ASSIGNED TASK » Using the data that follows, return exactly the lines from the one that contains "sudo mount -o" through the one that contains "для импорта архива", ends included.

MATERIAL PROVIDED »
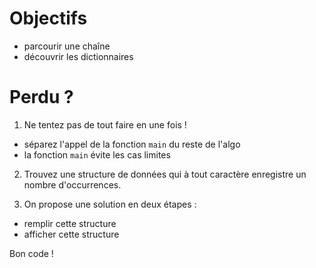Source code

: # Objectifs
- parcourir une chaîne
- découvrir les dictionnaires

# Perdu ?
1. Ne tentez pas de tout faire en une fois !
  - séparez l'appel de la fonction `main` du reste de l'algo
  - la fonction `main` évite les cas limites

2. Trouvez une structure de données qui à tout caractère enregistre un nombre d'occurrences.

3. On propose une solution en deux étapes :
  - remplir cette structure
  - afficher cette structure

Bon code !
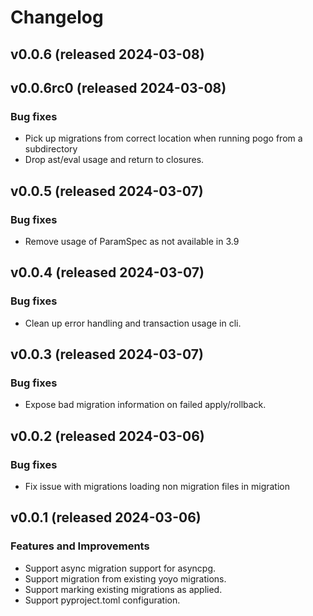 # Changelog

## v0.0.6 (released 2024-03-08)

## v0.0.6rc0 (released 2024-03-08)

### Bug fixes

- Pick up migrations from correct location when running pogo from a subdirectory
- Drop ast/eval usage and return to closures.

## v0.0.5 (released 2024-03-07)

### Bug fixes

- Remove usage of ParamSpec as not available in 3.9

## v0.0.4 (released 2024-03-07)

### Bug fixes

- Clean up error handling and transaction usage in cli.

## v0.0.3 (released 2024-03-07)

### Bug fixes

- Expose bad migration information on failed apply/rollback.

## v0.0.2 (released 2024-03-06)

### Bug fixes

- Fix issue with migrations loading non migration files in migration

## v0.0.1 (released 2024-03-06)

### Features and Improvements

- Support async migration support for asyncpg.
- Support migration from existing yoyo migrations.
- Support marking existing migrations as applied.
- Support pyproject.toml configuration.
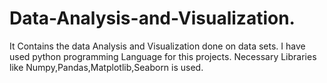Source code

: # Data-Analysis-and-Visualization.
  It Contains the data Analysis and Visualization done on data sets.
  I have used python programming Language for this projects.
  Necessary Libraries like Numpy,Pandas,Matplotlib,Seaborn is used.
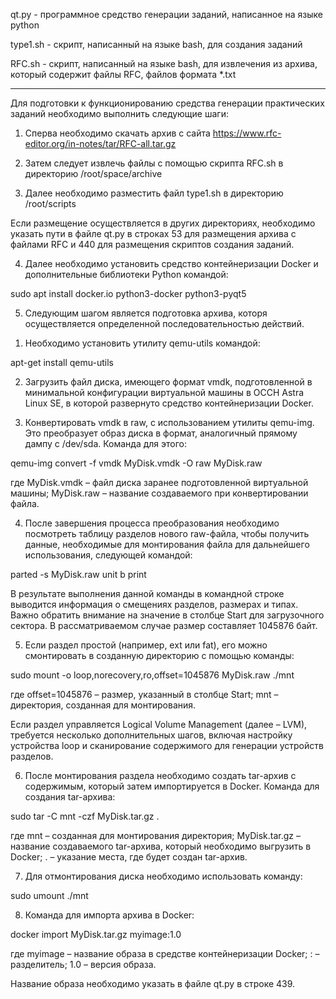 qt.py - программное средство генерации заданий, написанное на языке python

type1.sh - скрипт, написанный на языке bash, для создания заданий

RFC.sh - скрипт, написанный на языке bash, для извлечения из архива, который содержит файлы RFC, файлов формата *.txt 

---------------------------------------------------------------------------------------------------------------------------

Для подготовки к функционированию средства генерации практических заданий необходимо выполнить следующие шаги:

1. Сперва необходимо скачать архив с сайта https://www.rfc-editor.org/in-notes/tar/RFC-all.tar.gz

2. Затем следует извлечь файлы с помощью скрипта RFC.sh в директорию /root/space/archive

3. Далее необходимо разместить файл type1.sh в директорию /root/scripts

Если размещение осуществляется в других директориях, необходимо указать пути в файле qt.py в строках 53 для размещения архива с файлами RFC и 440 для размещения скриптов создания заданий.

4. Далее необходимо установить средство контейнеризации Docker и дополнительные библиотеки Python командой:

sudo apt install docker.io python3-docker python3-pyqt5

5. Следующим шагом является подготовка архива, которя осуществляется определенной последовательностью действий.
  
  1)	Необходимо установить утилиту qemu-utils командой:

  apt-get install qemu-utils

  2)	Загрузить файл диска, имеющего формат vmdk, подготовленной в минимальной конфигурации виртуальной машины в ОССН Astra Linux SE, в которой развернуто средство контейнеризации Docker.
  
  3)	Конвертировать vmdk в raw, с использованием утилиты qemu-img. Это преобразует образ диска в формат, аналогичный прямому дампу с /dev/sda. Команда для этого: 

  qemu-img convert -f vmdk MyDisk.vmdk -O raw MyDisk.raw

  где MyDisk.vmdk – файл диска заранее подготовленной виртуальной машины; 
  MyDisk.raw – название создаваемого при конвертировании файла.

  4)	После завершения процесса преобразования необходимо посмотреть таблицу разделов нового raw-файла, чтобы получить данные, необходимые для монтирования файла для дальнейшего использования, следующей командой:

  parted -s MyDisk.raw unit b print

  В результате выполнения данной команды в командной строке выводится информация о смещениях разделов, размерах и типах. Важно обратить внимание на значение в столбце Start для загрузочного сектора. В рассматриваемом случае размер составляет 1045876 байт.

  5)	Если раздел простой (например, ext или fat), его можно смонтировать в созданную директорию с помощью команды: 

  sudo mount -o loop,norecovery,ro,offset=1045876 MyDisk.raw ./mnt

  где offset=1045876 – размер, указанный в столбце Start;
  mnt – директория, созданная для монтирования.

  Если раздел управляется Logical Volume Management (далее – LVM), требуется несколько дополнительных шагов, включая настройку устройства loop и сканирование содержимого для генерации устройств разделов.
  
  6)	После монтирования раздела необходимо создать tar-архив с содержимым, который затем импортируется в Docker. Команда для создания tar-архива: 

  sudo tar -C mnt -czf MyDisk.tar.gz .

  где mnt – созданная для монтирования директория;
  MyDisk.tar.gz – название создаваемого tar-архива, который необходимо выгрузить в Docker;
  . – указание места, где будет создан tar-архив.

  7)	Для отмонтирования диска необходимо использовать команду: 

  sudo umount ./mnt 

  8)	Команда для импорта архива в Docker: 

  docker import MyDisk.tar.gz myimage:1.0

  где myimage – название образа в средстве контейнеризации Docker;
  : – разделитель;
  1.0	– версия образа.
  
  Название образа необходимо указать в файле qt.py в строке 439.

ANSWER BOX »
  sudo mount -o loop,norecovery,ro,offset=1045876 MyDisk.raw ./mnt

  где offset=1045876 – размер, указанный в столбце Start;
  mnt – директория, созданная для монтирования.

  Если раздел управляется Logical Volume Management (далее – LVM), требуется несколько дополнительных шагов, включая настройку устройства loop и сканирование содержимого для генерации устройств разделов.
  
  6)	После монтирования раздела необходимо создать tar-архив с содержимым, который затем импортируется в Docker. Команда для создания tar-архива: 

  sudo tar -C mnt -czf MyDisk.tar.gz .

  где mnt – созданная для монтирования директория;
  MyDisk.tar.gz – название создаваемого tar-архива, который необходимо выгрузить в Docker;
  . – указание места, где будет создан tar-архив.

  7)	Для отмонтирования диска необходимо использовать команду: 

  sudo umount ./mnt 

  8)	Команда для импорта архива в Docker: 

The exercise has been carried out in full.